▶ Work to complete
If a line in the records below holds the string "pixels", count it; give only the total.

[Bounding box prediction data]
━━━━━━━━━━━━━━━━
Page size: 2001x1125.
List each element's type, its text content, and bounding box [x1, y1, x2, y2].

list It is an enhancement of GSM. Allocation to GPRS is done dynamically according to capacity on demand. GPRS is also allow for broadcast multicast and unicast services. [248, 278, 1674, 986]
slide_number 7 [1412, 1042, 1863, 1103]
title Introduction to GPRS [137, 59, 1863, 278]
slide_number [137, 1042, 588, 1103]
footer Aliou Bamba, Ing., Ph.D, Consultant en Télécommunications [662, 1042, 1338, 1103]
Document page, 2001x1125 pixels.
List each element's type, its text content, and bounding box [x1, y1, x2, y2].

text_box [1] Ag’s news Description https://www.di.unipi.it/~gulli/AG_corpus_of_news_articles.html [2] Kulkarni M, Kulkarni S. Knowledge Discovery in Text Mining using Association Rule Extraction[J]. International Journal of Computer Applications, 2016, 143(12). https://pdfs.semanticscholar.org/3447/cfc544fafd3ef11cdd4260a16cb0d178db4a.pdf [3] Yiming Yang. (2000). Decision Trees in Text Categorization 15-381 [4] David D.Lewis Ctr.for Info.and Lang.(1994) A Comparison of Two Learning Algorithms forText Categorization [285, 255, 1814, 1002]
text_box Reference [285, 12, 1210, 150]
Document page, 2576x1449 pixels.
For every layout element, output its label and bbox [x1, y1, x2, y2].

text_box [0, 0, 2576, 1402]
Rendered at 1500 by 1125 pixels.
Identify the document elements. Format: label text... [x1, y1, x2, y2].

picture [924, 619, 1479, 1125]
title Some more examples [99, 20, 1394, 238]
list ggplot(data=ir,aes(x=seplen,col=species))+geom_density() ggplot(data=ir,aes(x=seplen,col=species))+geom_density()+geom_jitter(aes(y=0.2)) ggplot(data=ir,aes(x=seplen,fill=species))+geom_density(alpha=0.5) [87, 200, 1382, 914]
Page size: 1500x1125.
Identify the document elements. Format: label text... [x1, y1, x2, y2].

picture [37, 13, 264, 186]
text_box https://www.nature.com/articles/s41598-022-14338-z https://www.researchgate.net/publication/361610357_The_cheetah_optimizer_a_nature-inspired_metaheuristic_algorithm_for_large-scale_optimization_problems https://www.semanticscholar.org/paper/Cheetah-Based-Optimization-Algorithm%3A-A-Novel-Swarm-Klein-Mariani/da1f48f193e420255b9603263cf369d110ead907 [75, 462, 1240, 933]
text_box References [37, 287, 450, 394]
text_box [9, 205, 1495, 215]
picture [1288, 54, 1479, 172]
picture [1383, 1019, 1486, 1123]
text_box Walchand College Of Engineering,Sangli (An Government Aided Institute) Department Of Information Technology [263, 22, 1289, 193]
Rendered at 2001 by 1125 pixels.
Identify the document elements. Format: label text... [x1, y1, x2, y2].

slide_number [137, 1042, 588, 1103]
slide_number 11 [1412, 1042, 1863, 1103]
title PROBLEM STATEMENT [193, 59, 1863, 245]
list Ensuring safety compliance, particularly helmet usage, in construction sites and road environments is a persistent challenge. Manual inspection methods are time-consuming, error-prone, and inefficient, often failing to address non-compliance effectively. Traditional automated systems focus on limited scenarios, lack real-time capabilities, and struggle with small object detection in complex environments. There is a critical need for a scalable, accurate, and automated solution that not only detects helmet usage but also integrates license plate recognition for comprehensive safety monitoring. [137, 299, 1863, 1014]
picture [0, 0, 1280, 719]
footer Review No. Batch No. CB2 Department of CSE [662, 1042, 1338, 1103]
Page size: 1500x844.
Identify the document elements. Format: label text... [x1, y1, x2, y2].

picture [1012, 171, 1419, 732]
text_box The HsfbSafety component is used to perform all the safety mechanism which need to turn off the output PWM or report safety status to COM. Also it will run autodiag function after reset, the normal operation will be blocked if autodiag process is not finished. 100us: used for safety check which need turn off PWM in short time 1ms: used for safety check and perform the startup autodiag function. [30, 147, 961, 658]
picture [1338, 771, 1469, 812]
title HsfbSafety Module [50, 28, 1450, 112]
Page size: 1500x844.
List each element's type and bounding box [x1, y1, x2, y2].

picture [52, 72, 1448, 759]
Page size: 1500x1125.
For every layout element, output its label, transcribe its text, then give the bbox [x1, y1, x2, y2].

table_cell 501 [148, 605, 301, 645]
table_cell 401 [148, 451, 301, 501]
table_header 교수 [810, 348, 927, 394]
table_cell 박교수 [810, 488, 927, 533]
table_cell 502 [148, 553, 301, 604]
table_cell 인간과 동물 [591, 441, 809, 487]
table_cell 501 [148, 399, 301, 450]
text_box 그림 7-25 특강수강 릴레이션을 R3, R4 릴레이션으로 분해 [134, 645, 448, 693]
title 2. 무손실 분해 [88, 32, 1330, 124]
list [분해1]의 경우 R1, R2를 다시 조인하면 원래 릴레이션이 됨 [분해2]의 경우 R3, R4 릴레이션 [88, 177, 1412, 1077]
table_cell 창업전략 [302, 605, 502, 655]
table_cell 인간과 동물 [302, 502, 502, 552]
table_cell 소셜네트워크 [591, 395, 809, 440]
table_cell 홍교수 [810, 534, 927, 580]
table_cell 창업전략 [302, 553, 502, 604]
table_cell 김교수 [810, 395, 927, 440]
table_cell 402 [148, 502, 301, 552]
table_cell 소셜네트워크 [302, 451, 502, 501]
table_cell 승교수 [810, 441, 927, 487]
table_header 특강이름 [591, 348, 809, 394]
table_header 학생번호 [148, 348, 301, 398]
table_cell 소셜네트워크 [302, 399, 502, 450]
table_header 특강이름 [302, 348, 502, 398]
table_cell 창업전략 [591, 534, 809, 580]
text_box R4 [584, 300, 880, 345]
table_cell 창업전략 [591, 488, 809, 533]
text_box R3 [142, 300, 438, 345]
━━━━━━━━━━━━━━━━
▶ Your solution
4